[Exercise input]
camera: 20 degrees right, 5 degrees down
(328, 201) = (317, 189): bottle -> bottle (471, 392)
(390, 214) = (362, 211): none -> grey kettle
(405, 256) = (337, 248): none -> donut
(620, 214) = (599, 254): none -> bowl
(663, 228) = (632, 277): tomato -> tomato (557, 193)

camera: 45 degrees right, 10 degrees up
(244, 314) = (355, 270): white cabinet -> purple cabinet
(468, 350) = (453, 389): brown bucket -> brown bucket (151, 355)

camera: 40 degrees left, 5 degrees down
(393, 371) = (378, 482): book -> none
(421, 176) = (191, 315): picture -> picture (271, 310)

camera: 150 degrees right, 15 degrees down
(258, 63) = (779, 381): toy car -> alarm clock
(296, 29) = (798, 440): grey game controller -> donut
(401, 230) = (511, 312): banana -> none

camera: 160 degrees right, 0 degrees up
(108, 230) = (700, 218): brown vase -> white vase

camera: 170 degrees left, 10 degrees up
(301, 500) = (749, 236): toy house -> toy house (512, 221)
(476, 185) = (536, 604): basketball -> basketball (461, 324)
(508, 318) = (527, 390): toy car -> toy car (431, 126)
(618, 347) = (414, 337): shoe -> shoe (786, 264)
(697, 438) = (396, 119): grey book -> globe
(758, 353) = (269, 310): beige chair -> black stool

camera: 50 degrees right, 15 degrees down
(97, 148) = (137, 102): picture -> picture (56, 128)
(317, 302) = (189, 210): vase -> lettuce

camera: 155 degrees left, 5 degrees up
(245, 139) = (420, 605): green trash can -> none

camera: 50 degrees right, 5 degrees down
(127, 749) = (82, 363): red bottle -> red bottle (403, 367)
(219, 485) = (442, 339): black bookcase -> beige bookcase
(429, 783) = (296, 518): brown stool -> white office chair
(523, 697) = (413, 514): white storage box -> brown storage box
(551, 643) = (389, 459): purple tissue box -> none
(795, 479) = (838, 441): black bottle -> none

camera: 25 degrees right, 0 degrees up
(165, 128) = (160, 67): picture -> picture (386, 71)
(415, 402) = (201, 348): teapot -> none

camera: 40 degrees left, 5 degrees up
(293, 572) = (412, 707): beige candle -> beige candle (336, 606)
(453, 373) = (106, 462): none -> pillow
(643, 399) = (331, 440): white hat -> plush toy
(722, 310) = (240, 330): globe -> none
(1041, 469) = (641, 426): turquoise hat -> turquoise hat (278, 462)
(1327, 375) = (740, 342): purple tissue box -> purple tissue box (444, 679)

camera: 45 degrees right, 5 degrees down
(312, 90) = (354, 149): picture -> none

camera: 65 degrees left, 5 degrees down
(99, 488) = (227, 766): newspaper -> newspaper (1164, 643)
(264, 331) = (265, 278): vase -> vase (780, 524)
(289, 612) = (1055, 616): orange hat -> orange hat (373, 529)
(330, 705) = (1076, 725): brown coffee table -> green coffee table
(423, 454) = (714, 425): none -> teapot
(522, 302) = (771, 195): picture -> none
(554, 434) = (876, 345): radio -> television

[Exercise brief]
Output the full listing again with nothing altered.

[Solution to this task]
camera: 20 degrees right, 5 degrees down
(328, 201) = (317, 189): bottle -> bottle (471, 392)
(390, 214) = (362, 211): none -> grey kettle
(405, 256) = (337, 248): none -> donut
(620, 214) = (599, 254): none -> bowl
(663, 228) = (632, 277): tomato -> tomato (557, 193)

camera: 45 degrees right, 10 degrees up
(244, 314) = (355, 270): white cabinet -> purple cabinet
(468, 350) = (453, 389): brown bucket -> brown bucket (151, 355)

camera: 40 degrees left, 5 degrees down
(393, 371) = (378, 482): book -> none
(421, 176) = (191, 315): picture -> picture (271, 310)

camera: 150 degrees right, 15 degrees down
(258, 63) = (779, 381): toy car -> alarm clock
(296, 29) = (798, 440): grey game controller -> donut
(401, 230) = (511, 312): banana -> none

camera: 160 degrees right, 0 degrees up
(108, 230) = (700, 218): brown vase -> white vase

camera: 170 degrees left, 10 degrees up
(301, 500) = (749, 236): toy house -> toy house (512, 221)
(476, 185) = (536, 604): basketball -> basketball (461, 324)
(508, 318) = (527, 390): toy car -> toy car (431, 126)
(618, 347) = (414, 337): shoe -> shoe (786, 264)
(697, 438) = (396, 119): grey book -> globe
(758, 353) = (269, 310): beige chair -> black stool

camera: 50 degrees right, 15 degrees down
(97, 148) = (137, 102): picture -> picture (56, 128)
(317, 302) = (189, 210): vase -> lettuce

camera: 155 degrees left, 5 degrees up
(245, 139) = (420, 605): green trash can -> none

camera: 50 degrees right, 5 degrees down
(127, 749) = (82, 363): red bottle -> red bottle (403, 367)
(219, 485) = (442, 339): black bookcase -> beige bookcase
(429, 783) = (296, 518): brown stool -> white office chair
(523, 697) = (413, 514): white storage box -> brown storage box
(551, 643) = (389, 459): purple tissue box -> none
(795, 479) = (838, 441): black bottle -> none

camera: 25 degrees right, 0 degrees up
(165, 128) = (160, 67): picture -> picture (386, 71)
(415, 402) = (201, 348): teapot -> none

camera: 40 degrees left, 5 degrees up
(293, 572) = (412, 707): beige candle -> beige candle (336, 606)
(453, 373) = (106, 462): none -> pillow
(643, 399) = (331, 440): white hat -> plush toy
(722, 310) = (240, 330): globe -> none
(1041, 469) = (641, 426): turquoise hat -> turquoise hat (278, 462)
(1327, 375) = (740, 342): purple tissue box -> purple tissue box (444, 679)

camera: 45 degrees right, 5 degrees down
(312, 90) = (354, 149): picture -> none

camera: 65 degrees left, 5 degrees down
(99, 488) = (227, 766): newspaper -> newspaper (1164, 643)
(264, 331) = (265, 278): vase -> vase (780, 524)
(289, 612) = (1055, 616): orange hat -> orange hat (373, 529)
(330, 705) = (1076, 725): brown coffee table -> green coffee table
(423, 454) = (714, 425): none -> teapot
(522, 302) = (771, 195): picture -> none
(554, 434) = (876, 345): radio -> television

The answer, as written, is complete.